# DEINE AUFGABE 1:
Welches Amt hat Deutschland laut dem Artikel über die deutsch-französischen Beziehungen gerade übernommen?
-------- ZU PRÜFENDER TEXT --------
© JUNGE FREIHEIT Verlag GmbH & Co.  www.jungefreiheit.de    08/99 19. Februar 1999


Wandel: Deutsch-französische Beziehungen
Normale Republik
Alain de Benoist

Kommt es zu einer Verschlechterung der französisch-deutschen Beziehungen ausgerechnet in dem Moment, da Deutschland die rotierende EU-Präsidentschaft übernommen hat? Im Sinne ihrer Gründerväter sollte die Schaffung der EU den Rivalitäten und Feindschaften zwischen den Völkern Europas ein- für allemal ein Ende setzen. Paradoxerweise läßt die ungeschickte Art und Weise, in der diese Schaffung vollzogen wird, diese Rivalitäten heute neu ans Tageslicht treten. Dank der Diskussionen um die Verträge von Maastricht und Amsterdam scheint anläßlich der anstehenden Europawahlen eine gewisse Germanophobie in Frankreich erneut Fuß zu fassen.
-------- BEREITGESTELLTE DATEN --------
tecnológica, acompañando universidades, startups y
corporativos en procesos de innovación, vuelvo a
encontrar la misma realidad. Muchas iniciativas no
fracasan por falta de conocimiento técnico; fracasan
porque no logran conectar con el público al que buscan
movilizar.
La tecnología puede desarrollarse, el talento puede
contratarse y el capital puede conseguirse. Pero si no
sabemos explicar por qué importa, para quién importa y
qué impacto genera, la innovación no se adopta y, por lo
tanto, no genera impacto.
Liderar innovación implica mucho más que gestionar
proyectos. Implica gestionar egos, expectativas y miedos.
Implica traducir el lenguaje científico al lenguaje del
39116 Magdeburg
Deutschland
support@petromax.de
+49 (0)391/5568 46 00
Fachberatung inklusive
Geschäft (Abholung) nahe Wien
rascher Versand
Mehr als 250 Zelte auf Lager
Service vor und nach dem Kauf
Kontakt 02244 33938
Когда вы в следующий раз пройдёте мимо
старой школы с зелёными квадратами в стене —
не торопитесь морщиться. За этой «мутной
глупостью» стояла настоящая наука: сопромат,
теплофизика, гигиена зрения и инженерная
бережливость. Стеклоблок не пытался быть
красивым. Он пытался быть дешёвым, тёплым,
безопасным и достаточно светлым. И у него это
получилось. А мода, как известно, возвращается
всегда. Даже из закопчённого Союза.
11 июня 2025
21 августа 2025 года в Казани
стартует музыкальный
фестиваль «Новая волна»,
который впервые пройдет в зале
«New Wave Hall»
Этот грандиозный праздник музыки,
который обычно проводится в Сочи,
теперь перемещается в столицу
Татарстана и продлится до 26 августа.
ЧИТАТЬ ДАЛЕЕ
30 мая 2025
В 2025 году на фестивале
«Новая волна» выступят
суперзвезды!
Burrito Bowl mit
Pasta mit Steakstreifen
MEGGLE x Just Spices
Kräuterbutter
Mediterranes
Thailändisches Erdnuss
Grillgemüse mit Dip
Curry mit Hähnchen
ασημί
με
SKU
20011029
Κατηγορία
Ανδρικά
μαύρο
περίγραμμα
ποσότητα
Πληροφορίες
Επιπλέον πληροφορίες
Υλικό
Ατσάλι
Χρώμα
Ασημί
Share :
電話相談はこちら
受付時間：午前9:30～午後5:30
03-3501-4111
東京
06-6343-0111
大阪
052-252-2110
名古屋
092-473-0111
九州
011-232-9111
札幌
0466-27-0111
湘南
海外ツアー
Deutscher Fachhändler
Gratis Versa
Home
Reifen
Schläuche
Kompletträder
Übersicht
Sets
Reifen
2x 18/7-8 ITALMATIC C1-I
--------
# DEINE AUFGABE 2:
Übernimm wortgetreu aus den Zeilen oben, nicht aus dem Artikel, den Abschnitt, der mit der ersten Zeile beginnt und mit der Zeile endet, die „теплофизика, гигиена зрения и инженерная“ enthält, diese eingeschlossen.

# ANTWORT 1:
Die rotierende EU-Präsidentschaft.

# ANTWORT 2:
tecnológica, acompañando universidades, startups y
corporativos en procesos de innovación, vuelvo a
encontrar la misma realidad. Muchas iniciativas no
fracasan por falta de conocimiento técnico; fracasan
porque no logran conectar con el público al que buscan
movilizar.
La tecnología puede desarrollarse, el talento puede
contratarse y el capital puede conseguirse. Pero si no
sabemos explicar por qué importa, para quién importa y
qué impacto genera, la innovación no se adopta y, por lo
tanto, no genera impacto.
Liderar innovación implica mucho más que gestionar
proyectos. Implica gestionar egos, expectativas y miedos.
Implica traducir el lenguaje científico al lenguaje del
39116 Magdeburg
Deutschland
support@petromax.de
+49 (0)391/5568 46 00
Fachberatung inklusive
Geschäft (Abholung) nahe Wien
rascher Versand
Mehr als 250 Zelte auf Lager
Service vor und nach dem Kauf
Kontakt 02244 33938
Когда вы в следующий раз пройдёте мимо
старой школы с зелёными квадратами в стене —
не торопитесь морщиться. За этой «мутной
глупостью» стояла настоящая наука: сопромат,
теплофизика, гигиена зрения и инженерная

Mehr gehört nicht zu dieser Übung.